Le projet vise à accroitre la capacité de la gent féminine à avoir accès à l’information financière et non financière; à faciliter l’apprentissage entre-elles et l’accès aux opportunités de financement des affaires, à créer des réseaux et à établir des relations de partenariats avec des personnes et structures capables de les aider à se développer et à soutenir leurs entreprises. Selon Salimata THIAM, responsable des programmes genre au Centre de la CEDEAO pour le développement du genre : « Nous avons trouvé qu’il était opportun de mettre en place des équipes pays qui ont pour mission de suivre le projet au nom de la CEDEAO dans chaque Etat. Leur mission est de valider toutes les données qui seront recueillies par la consultante qui a été recrutée pour les accompagner dans le travail qu’ils auront à faire. L’équipe pays également va servir d’ambassadrice du projet au niveau gouvernemental, auprès également du secteur privé mais aussi auprès des femmes bénéficiaires qui sont les femmes entrepreneures.» Cette initiative s’inscrit dans la droite ligne des Objectifs de Développement Durables des Nations Unies, de l’Agenda 2063 de l’Union Africaine et de la Vision 2020 de la CEDEAO qui font de l’autonomisation de la femme et l’équité genre, des priorités pour le développement humain durable.
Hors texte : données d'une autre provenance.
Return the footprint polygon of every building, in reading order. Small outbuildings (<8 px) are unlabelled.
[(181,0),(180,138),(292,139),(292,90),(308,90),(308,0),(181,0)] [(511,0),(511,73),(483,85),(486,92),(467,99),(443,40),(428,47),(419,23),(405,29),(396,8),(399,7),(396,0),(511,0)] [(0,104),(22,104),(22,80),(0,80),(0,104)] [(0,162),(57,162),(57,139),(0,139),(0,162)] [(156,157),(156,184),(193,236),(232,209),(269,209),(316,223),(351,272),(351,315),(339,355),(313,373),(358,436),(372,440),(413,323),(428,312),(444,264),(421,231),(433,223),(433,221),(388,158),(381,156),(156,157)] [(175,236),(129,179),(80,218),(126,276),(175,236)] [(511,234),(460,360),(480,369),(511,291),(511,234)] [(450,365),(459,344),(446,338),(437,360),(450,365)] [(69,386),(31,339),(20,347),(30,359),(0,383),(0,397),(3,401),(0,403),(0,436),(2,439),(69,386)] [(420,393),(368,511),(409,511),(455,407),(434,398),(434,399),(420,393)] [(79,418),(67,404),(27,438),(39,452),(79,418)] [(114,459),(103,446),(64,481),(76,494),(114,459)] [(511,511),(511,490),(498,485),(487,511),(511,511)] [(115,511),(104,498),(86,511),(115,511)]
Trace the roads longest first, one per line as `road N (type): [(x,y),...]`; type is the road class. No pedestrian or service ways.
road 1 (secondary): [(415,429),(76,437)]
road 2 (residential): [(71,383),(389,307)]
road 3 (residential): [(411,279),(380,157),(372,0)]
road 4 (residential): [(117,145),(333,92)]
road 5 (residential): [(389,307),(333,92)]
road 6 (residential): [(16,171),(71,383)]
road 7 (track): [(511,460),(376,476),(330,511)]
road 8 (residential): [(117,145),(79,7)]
Onzième pays de la sous-région ouest africaine à s’engager officiellement dans la mise en œuvre de cette initiative continentale qui vise à faciliter l’autonomisation des femmes et des jeunes filles, cette plateforme vient à point nommé donner un coup de mains à l’entrepreneuriat, surtout féminine surtout en ces périodes où il y a besoin de partage d’opportunités et de savoir-faire. « Le Togo salue la présente initiative et accueille favorablement le projet « 50 millions de femmes ont la parole » dont le but est de créer pour les femmes entrepreneures, une plateforme de réseautage dynamique qui les reliera les unes aux autres de manière à favoriser l’apprentissage entre pairs, l’encadrement et le partage d’informations et de connaissances au sein des communautés.

Ce projet permettra également aux femmes d’accéder au financement du commerce et aux opportunités commerciales entre les zones urbaines et rurales, ainsi qu’aux opportunités transfrontalières et transnationales », a laissé entendre la Ministre de l’Action Sociale, de la promotion de la femme et de l’Alphabétisation.

La conclusion de certaines études a prouvé que les femmes souffrent en matière d’entrepreneuriat. D’après ces études, 70 % des PME détenues par les femmes dans les pays en développement ne bénéficient pas ou pas assez des services offerts par les institutions financières, ce qui entraine du coup, un déficit de financement de 285 milliards de dollars US.
En Afrique noire, le déficit financier des femmes est évalué à plus de 20 milliards de dollars, indiquant ainsi que les femmes entrepreneures, font face à de grosses difficultés qui ont pour genèse, le faible niveau d’instruction et de formation entrepreneuriale, le difficile accès au financement, la persistance des barrières socioculturelles.